[Opening Source passage section]

# Tape BackUp v External Hard Drive BackUp?



## helixcs (Feb 17, 2006)

Dear All,

Our LTO2 200/400 internal backup drive has gone **** and the cost of a replacement is shocking

We used Backup Exec 10d.

1. What are the main advantages of tape over external HDD backup?

2. If we use ext HDD, whats is the best approach?

3. Is Backup Exec 10d up to the job of backing up to Ext HDD's

Thanks for any help and assistance you can give.

Cheers

EN4


----------



## leroys1000 (Aug 16, 2007)

Tape drives can be more dependable over the long run.
You can compensate by using an external RAID enclosure
and run 2 hard drives in the case in a mirrored array.
It will look to your computer like it is just 1 hard drive,but
the second drive will be an exact copy of the first one in
case one of the drives fail.
Here are some external raid cases.
http://www.newegg.com/Product/ProductList.aspx?Submit=ENE&N=100007705&IsNodeId=1&srchInDesc=raid&page=1&bop=And&ActiveSearchResult=True&Order=PRICE&PageSize=20
If you constantly fill up tapes,then you may want to look into a hot swap case
so drives can be changed and stored.
With the large size of drives available,if you are just doing backups,it 
shouldn't be an issue.

[Closing Source passage section]
[Opening Dataset content section]

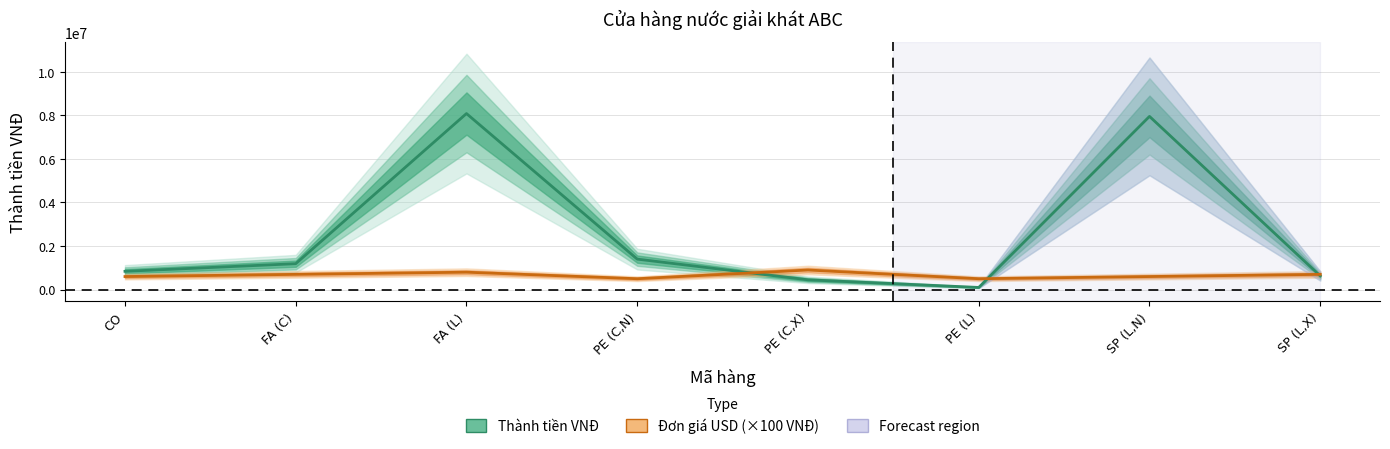

Between FA (C) and PE (C,X), which is larger?

FA (C)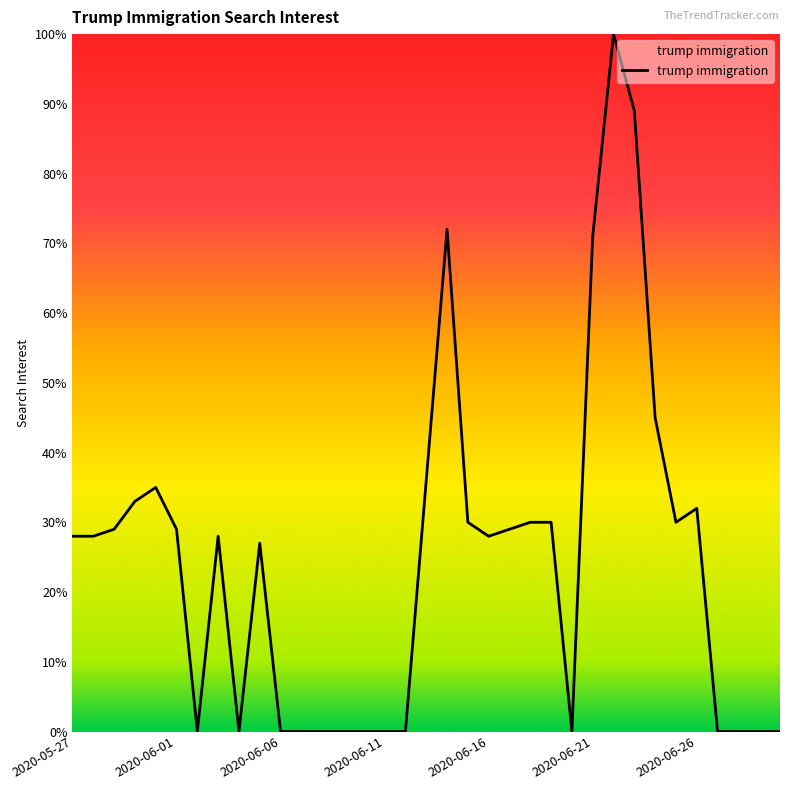

What is the difference between the maximum and minimum values?

100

[Closing Dataset content section]

--- Exercise tasks ---
a) Can you reproduce the tape-versus-hard-drive backup thread between "Tape drives can" and "external raid cases.", inclusive?
b) Would you write what comes next in the tape-versus-hard-drive backup thread, picking up from its final line?

--- Results of the exercise ---
a)
Tape drives can be more dependable over the long run.
You can compensate by using an external RAID enclosure
and run 2 hard drives in the case in a mirrored array.
It will look to your computer like it is just 1 hard drive,but
the second drive will be an exact copy of the first one in
case one of the drives fail.
Here are some external raid cases.

b)
If you want the drives on at all times,get a case with built in cooling.

I'm not familiar with backup exec's funtionallity.
Most backup utilities today are capable of using external drives
as the destination drive.


----------



## Rockn (Jul 29, 2001)

I would use neither, online backups are the way to go. You can and should also supplement it with some sort of local backup. Backup Exec 12 does offer an online storage solution through their software.


----------



## PK-her0 (Sep 17, 2007)

hi rockn, wouldnt it depend on the amount of data that needs to be backed up and also helixcs connection speed / infrastructure?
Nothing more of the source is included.